| Brief |
Taking the line with "column; padding-left: 40px;" as the start, reproduce every line until the records end, exactly and with nothing added.

▬▬▬

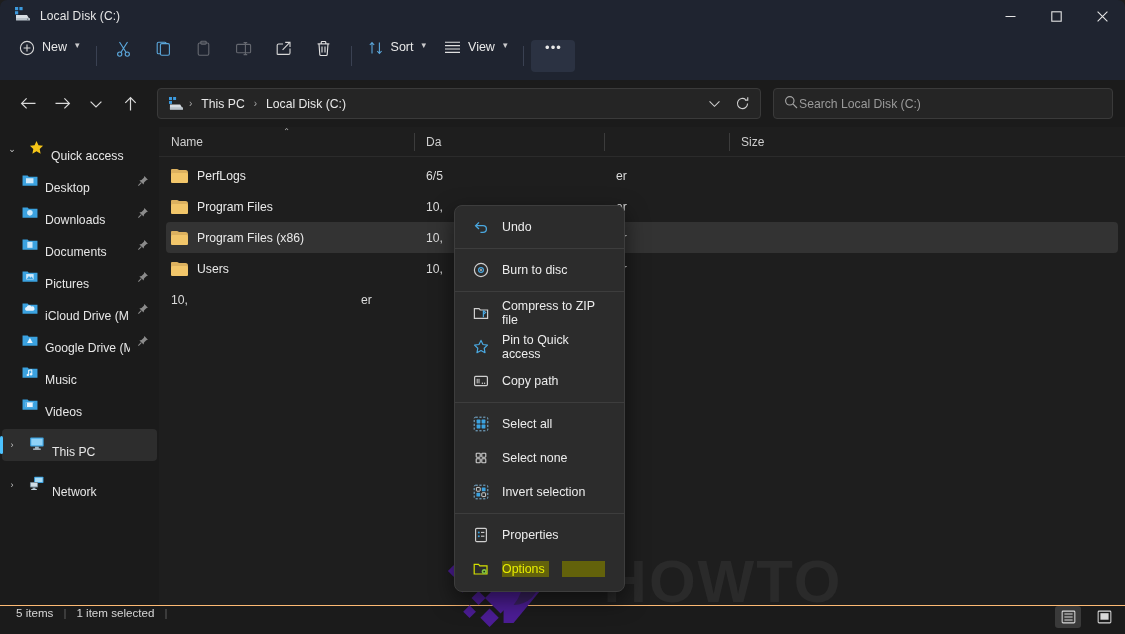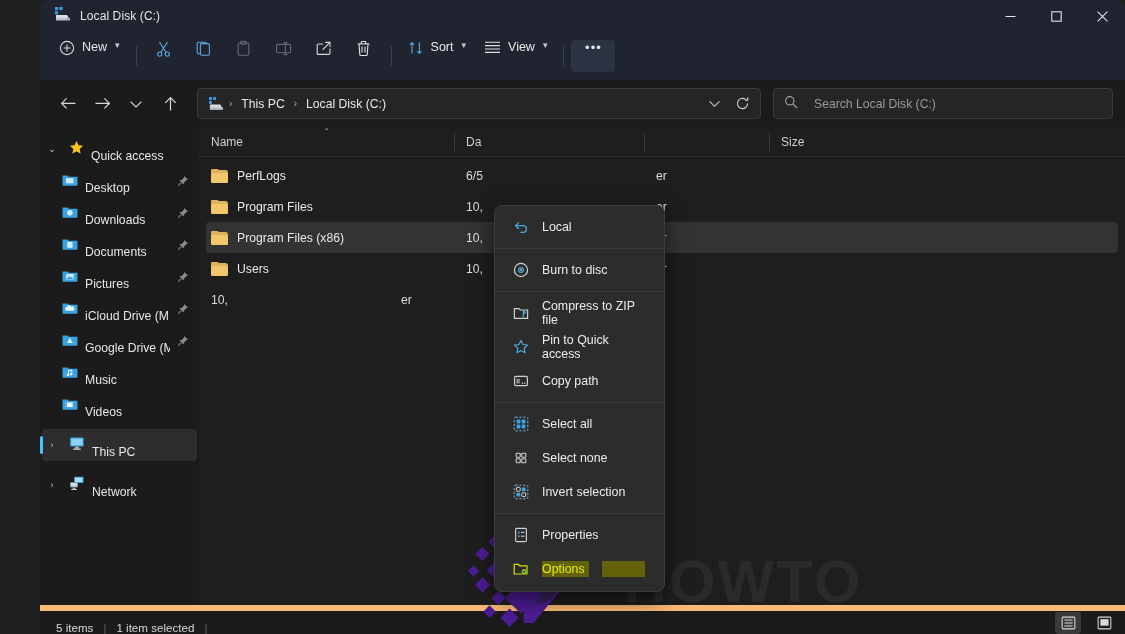--- a/index.html
+++ b/index.html
@@ -14,7 +14,7 @@
     position: relative;
     width: 1125px; height: 634px;
     background: #1e1e1e;
-    display: flex; flex-direction: column; padding-left: 40px;
+    display: flex; flex-direction: column;
   }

▬▬▬

| Expected answer |
-    display: flex; flex-direction: column; padding-left: 40px;
+    display: flex; flex-direction: column;
   }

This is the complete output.